No, Stonegod they don't. The advantage is you get be away from the sound source. My opinion


----------



## Hortontoter (Apr 27, 2012)

I own an FP Spitfire and like it very well. But, I think that a mouth blown call is much more versatile. Seems most electronic sounds are to continuous to sound as realistic as one can be with a mouth blown call. Trying to pause an e call at the right time with a remote is tricky.


----------



## BondCoCoyote (Feb 14, 2012)

I have a FP spitfire as well, but the batteries have never gone dead in any of my hand calls.


----------



## Rick Howard (Feb 25, 2012)

BondCoCoyote said:


> I have a FP spitfire as well, but the batteries have never gone dead in any of my hand calls.


When those batteries go out.... at least I won't about around anymore to care about it. LOL


----------



## NattyB (Jan 5, 2012)

I run a Fox Pro Firestorm and carry hand calls as back-ups. Big thumbs up for the Foxpro for three reasons:
#1) I'm not an experienced hand caller for coyotes.

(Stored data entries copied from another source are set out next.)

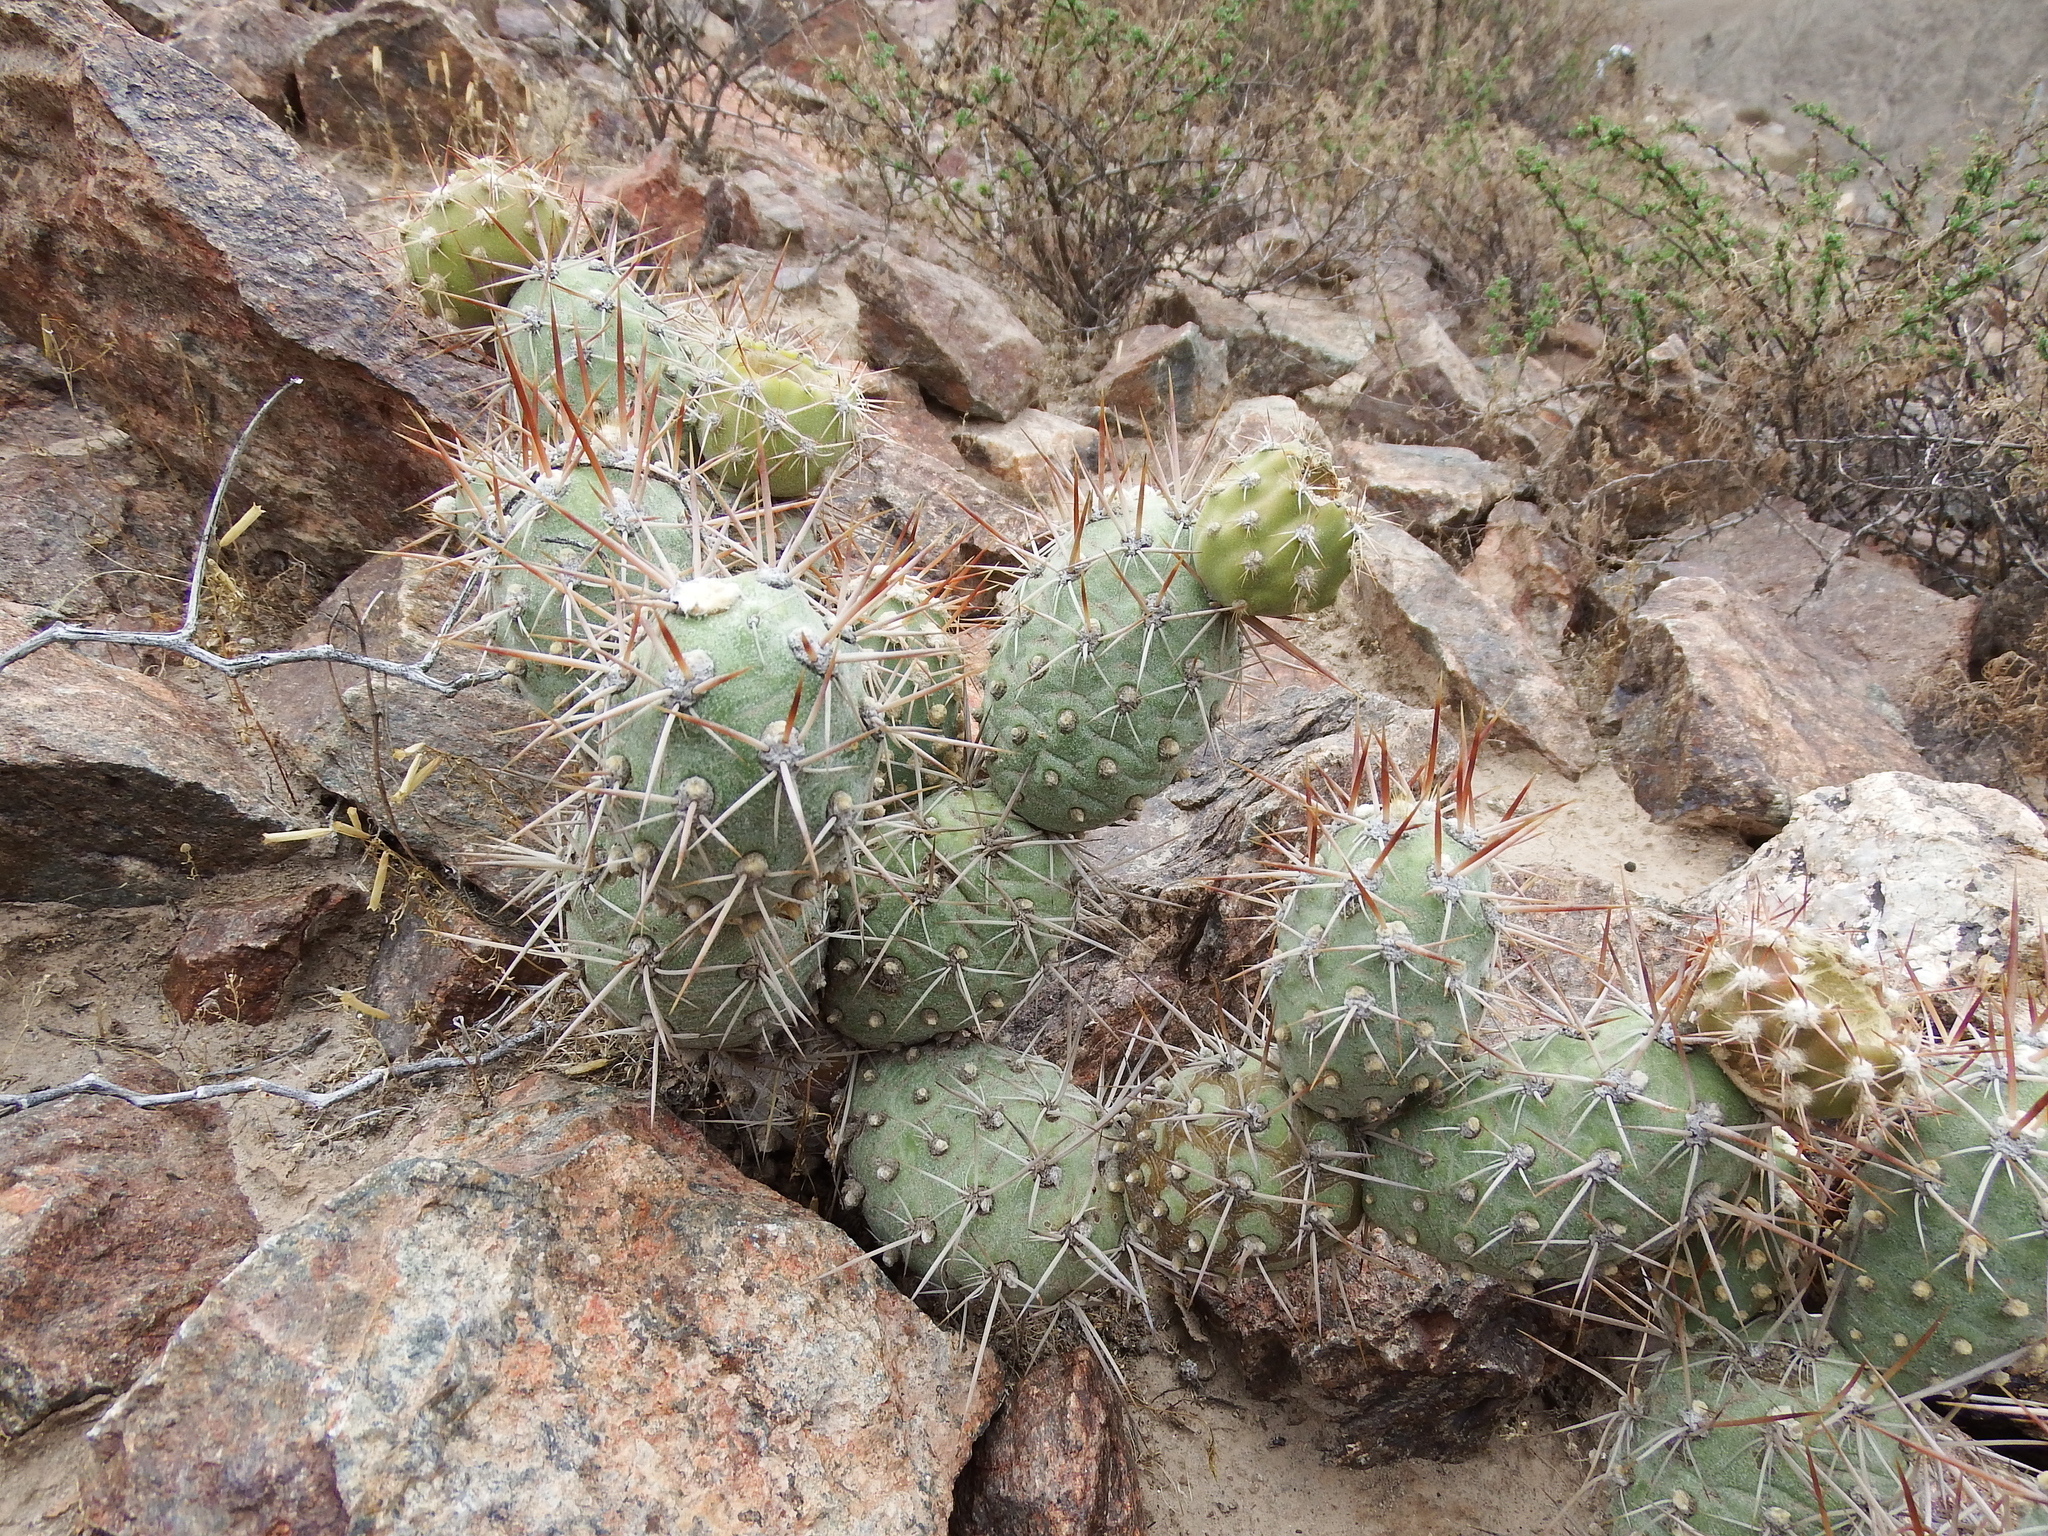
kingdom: Plantae
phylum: Tracheophyta
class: Magnoliopsida
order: Caryophyllales
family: Cactaceae
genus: Cumulopuntia
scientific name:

I opt for the actual recording. 
#2) It gets the sound away from me, thus the animals attention away. 
#3) I'm not deaf yet, and I dislike the screaming in my ears. Reminds me of women on domestic calls.

For fox, I do think the Foxpro is a little cheating...but reds weren't born yesterday. I like how I can bring them in for shot and stop them w/out their focus on me. The e-caller allows me much more time for a close and accurate shot on reds compared with hand calls. Getting reds to come with any calls is not hard, getting a clean shot can be tricky. I can't count the number of reds I've mouth squeeked into stand while bowhunting, but the the number I've killed with a bow would probably only use up one hand.
RS, NattyB


----------